Since the Court did not consider that Worley's conduct gave rise to any contraventions, it was not necessary to make findings in relation to causation and loss. As a result, Beach J's decision in Myer remains the only authority in support of market based causation. The key takeaways from Myer are addressed in our article on that decision.
Companies should nevertheless remain diligent
Gleeson J's judgment in Crowley v Worley turned largely on the individual facts of the case, although it should give comfort to companies who engage in rigorous budget preparation processes. Several questions remain unanswered from the judgment that are relevant for listed companies issuing market guidance:
- It is unclear, but it appears that Gleeson J considered that the Board and senior executives need to be 'aligned in their expectation' in order for the company to have reasonable grounds for the guidance. This suggests that the Board (as a collective) and the CEO (as an individual), based on the information available to them, must all have had reasonable grounds for approving and giving the guidance, and that if one or other of them did not, then the company may not.

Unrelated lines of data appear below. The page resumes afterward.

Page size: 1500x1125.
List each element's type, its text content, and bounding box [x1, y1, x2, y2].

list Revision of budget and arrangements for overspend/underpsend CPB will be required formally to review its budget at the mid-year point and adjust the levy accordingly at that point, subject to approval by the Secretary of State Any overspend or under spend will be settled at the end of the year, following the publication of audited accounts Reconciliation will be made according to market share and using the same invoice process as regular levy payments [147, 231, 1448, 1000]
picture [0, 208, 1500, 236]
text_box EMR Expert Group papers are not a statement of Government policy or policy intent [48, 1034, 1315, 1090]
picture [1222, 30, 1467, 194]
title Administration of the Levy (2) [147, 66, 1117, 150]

- It is also unclear whether a company will have reasonable grounds for its guidance given in circumstances where its Board approves guidance based on a budget submitted to it by senior executives, but unbeknown to the Board (and the CEO), the budget in fact included some unreasonable elements or assumptions, or contained material errors of which the CFO and/or senior executives were aware or should have been aware. There is a risk that a court may find that if the budget is unreasonable or contained material errors, then the company may not have reasonable grounds for any guidance based on that budget.

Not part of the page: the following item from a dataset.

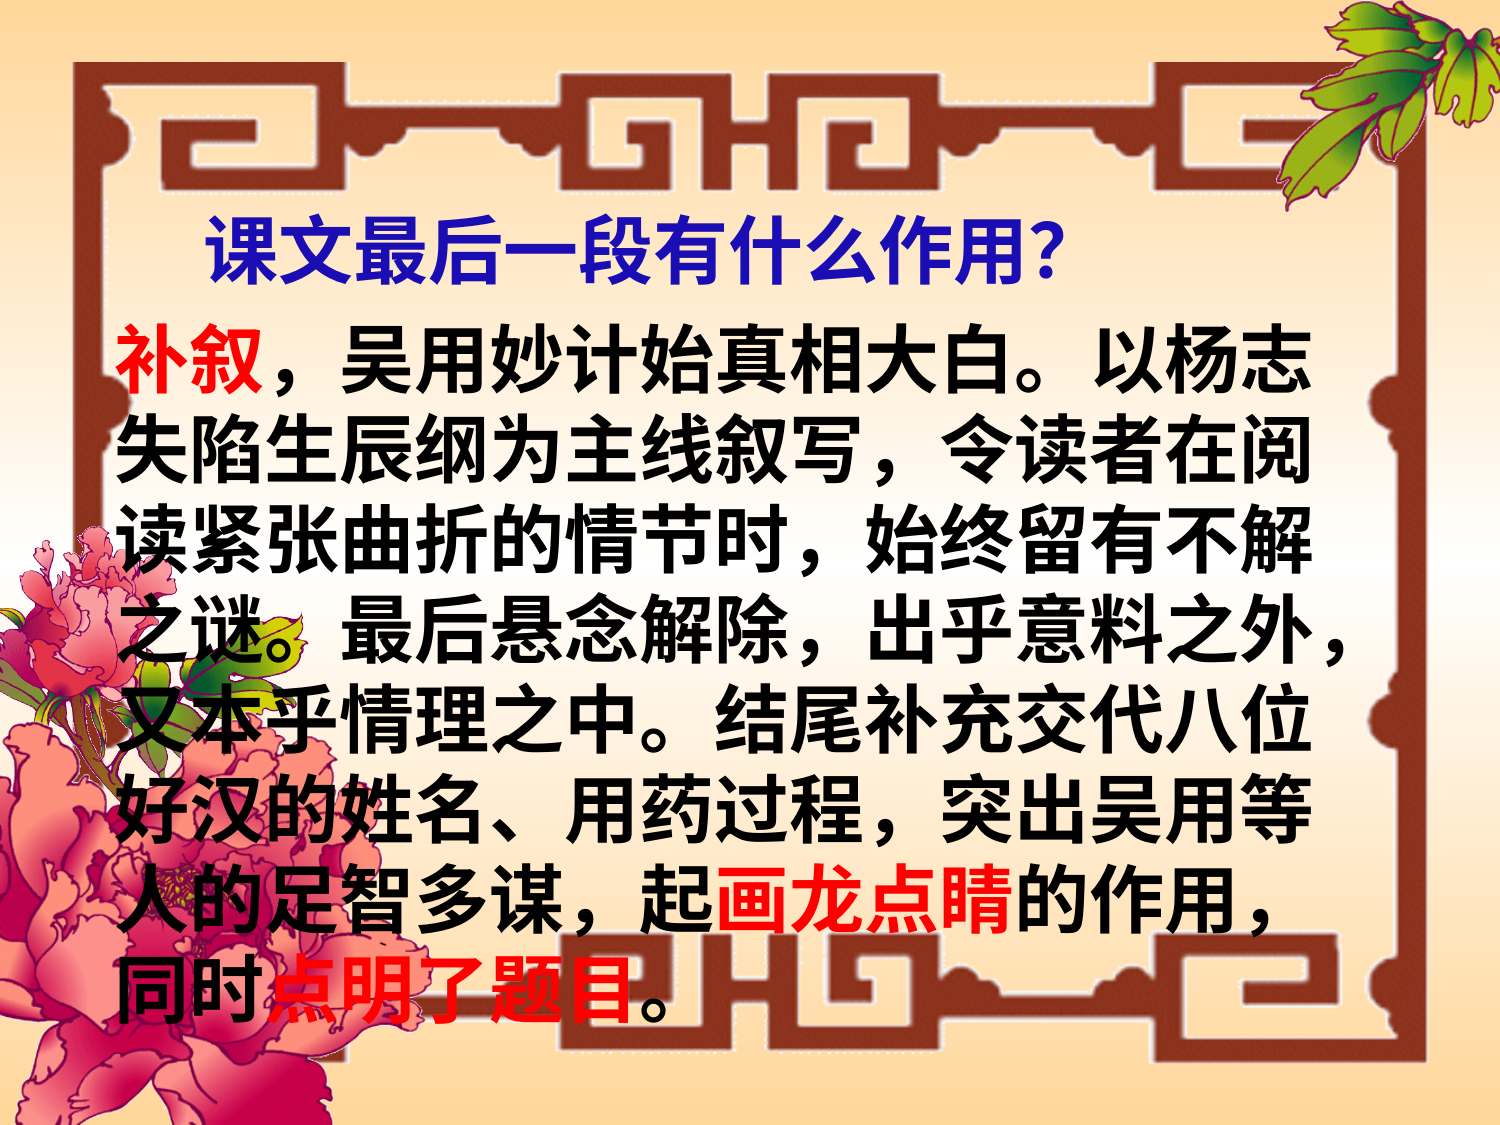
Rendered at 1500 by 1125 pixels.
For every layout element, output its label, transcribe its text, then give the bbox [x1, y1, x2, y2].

Crowley v Worley will be the first shareholder class action to go before an appeals court, and may provide the first appellate level judgment in this type of proceeding.
Since her Honour's judgment was heavily focused on factual evaluations of Worley's conduct, Mr Crowley's grounds of appeal are more likely to be focused on factual and evidentiary criticisms of the judgment, such as whether the primary judge erred in failing to find that Worley did not have reasonable grounds for its FY14 Guidance. This means that it is unlikely that the Full Court will provide further guidance on specific questions such as the calculation of loss in shareholder class actions.
However, it is likely that any obiter comments made by the Full Court of a more generic, broader reaching nature may be influential in assessing the future prospects of shareholder class actions in Australia. No doubt this appeal will be watched with great interest by class action participants, listed corporates and insurers.